Where buffers overlap, the maximum access value is applied.

=== Derive the index ===
The Rural Access Index is calculated as the ratio of the rural population with access to all-season roads to the total rural population:
- $R$: set of rural population locations (cells or villages).
- $p_i$: population of location $i$.
- $a_i$: access factor assigned to population $p_i$.
- $d_i$: distance from location $i$ to the nearest road.
- $\pi_i$: passability probability for exposed roads, between 0 and 1.
- $s_i$: slope or terrain factor affecting road usability.
- $r_i$: rainfall intensity affecting seasonal impassability.
- $m_i$: maintenance proxy (often GDP per capita or local investment).
- $f(s_i, r_i, m_i)$: function estimating the year-round passability of an exposed road, combining terrain, climate, and maintenance factors

$\mathrm{RAI} \;=\; \frac{\sum_{i \in R} p_i \, a_i}{\sum_{i \in R} p_i}$

$$a_i \;=\;
\begin{cases}
1, & \text{if } d_i \leq 2 \;\text{km and road type = all-season}, \\[6pt]
\pi_i, & \text{if } d_i \leq 2 \;\text{km and road type = exposed}, \\[6pt]
0, & \text{if } d_i > 2 \;\text{km}.
\end{cases}$$

$$\pi_i \in [0,1], \quad
\pi_i = f(s_i, r_i, m_i)$$

== Data ==
Initially the RAI relied on household survey data, such as the Living Standards Measurement Study (LSMS) and Poverty Surveys (PS), which varied in frequency and representativeness across countries, leading to inconsistencies in data quality.

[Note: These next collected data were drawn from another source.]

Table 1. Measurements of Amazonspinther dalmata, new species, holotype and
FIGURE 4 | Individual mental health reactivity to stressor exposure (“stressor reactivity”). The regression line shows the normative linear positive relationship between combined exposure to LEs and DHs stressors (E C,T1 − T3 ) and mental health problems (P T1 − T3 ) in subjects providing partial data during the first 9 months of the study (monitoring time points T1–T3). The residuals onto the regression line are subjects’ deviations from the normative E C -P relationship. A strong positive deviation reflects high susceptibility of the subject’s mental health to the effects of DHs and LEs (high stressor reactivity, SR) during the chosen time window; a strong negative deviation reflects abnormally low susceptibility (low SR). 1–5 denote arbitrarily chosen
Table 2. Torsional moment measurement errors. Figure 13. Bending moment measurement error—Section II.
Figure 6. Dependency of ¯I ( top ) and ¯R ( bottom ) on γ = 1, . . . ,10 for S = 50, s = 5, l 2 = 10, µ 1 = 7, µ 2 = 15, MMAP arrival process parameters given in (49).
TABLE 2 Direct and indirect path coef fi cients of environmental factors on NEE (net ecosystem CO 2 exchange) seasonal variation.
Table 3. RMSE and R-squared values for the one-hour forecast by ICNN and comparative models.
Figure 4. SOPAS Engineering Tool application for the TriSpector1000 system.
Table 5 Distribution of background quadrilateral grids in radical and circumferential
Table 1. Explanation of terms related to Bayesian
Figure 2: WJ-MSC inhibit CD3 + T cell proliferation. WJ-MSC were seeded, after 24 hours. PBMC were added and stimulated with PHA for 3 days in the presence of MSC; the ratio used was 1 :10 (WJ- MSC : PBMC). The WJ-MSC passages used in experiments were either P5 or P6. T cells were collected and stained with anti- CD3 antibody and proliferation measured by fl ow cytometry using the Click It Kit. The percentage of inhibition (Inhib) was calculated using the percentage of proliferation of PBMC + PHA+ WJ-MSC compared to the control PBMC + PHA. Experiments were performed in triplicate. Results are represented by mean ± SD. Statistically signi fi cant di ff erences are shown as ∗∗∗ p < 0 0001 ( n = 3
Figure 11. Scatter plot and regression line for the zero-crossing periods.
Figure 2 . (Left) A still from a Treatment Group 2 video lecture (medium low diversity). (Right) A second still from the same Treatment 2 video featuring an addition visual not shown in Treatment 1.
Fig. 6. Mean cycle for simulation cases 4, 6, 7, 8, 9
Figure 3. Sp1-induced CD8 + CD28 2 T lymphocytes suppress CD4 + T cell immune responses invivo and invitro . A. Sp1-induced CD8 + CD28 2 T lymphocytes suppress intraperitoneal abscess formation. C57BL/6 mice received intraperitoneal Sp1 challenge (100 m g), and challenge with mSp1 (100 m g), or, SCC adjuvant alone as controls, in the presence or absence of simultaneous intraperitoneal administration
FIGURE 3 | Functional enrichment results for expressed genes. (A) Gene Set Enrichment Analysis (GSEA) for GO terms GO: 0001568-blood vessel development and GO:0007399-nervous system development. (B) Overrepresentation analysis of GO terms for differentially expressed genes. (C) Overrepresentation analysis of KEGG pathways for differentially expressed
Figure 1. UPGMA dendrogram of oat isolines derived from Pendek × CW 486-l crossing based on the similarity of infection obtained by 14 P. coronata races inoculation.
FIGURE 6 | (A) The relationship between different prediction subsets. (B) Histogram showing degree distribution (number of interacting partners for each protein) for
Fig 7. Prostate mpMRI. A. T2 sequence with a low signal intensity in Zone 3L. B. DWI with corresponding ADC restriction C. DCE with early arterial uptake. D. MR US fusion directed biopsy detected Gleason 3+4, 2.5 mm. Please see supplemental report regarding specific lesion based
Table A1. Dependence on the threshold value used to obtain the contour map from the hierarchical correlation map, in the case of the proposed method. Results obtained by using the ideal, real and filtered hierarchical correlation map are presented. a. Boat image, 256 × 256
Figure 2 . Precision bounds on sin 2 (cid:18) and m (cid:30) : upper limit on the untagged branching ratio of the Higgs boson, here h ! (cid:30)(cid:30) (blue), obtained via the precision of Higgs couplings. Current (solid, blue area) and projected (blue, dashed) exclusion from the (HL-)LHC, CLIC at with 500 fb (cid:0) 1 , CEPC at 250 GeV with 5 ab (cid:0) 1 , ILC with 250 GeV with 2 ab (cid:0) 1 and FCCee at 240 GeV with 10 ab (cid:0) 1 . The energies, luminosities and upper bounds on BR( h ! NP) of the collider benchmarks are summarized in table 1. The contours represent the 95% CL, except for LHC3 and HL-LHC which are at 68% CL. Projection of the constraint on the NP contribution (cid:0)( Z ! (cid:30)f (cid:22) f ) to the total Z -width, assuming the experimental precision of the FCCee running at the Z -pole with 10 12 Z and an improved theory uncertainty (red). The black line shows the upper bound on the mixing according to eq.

In 2016, the World Bank introduced a new methodology utilizing geospatial techniques, incorporating global population distribution datasets, road network data, and road condition data. However, the quality and coverage of these data sources vary across regions, particularly in developing countries where open-source data like OpenStreetMap (OSM) have lower coverage, potentially leading to inaccuracies in RAI calculations, therefore it is difficult to have a unified and standardized index data calculation result.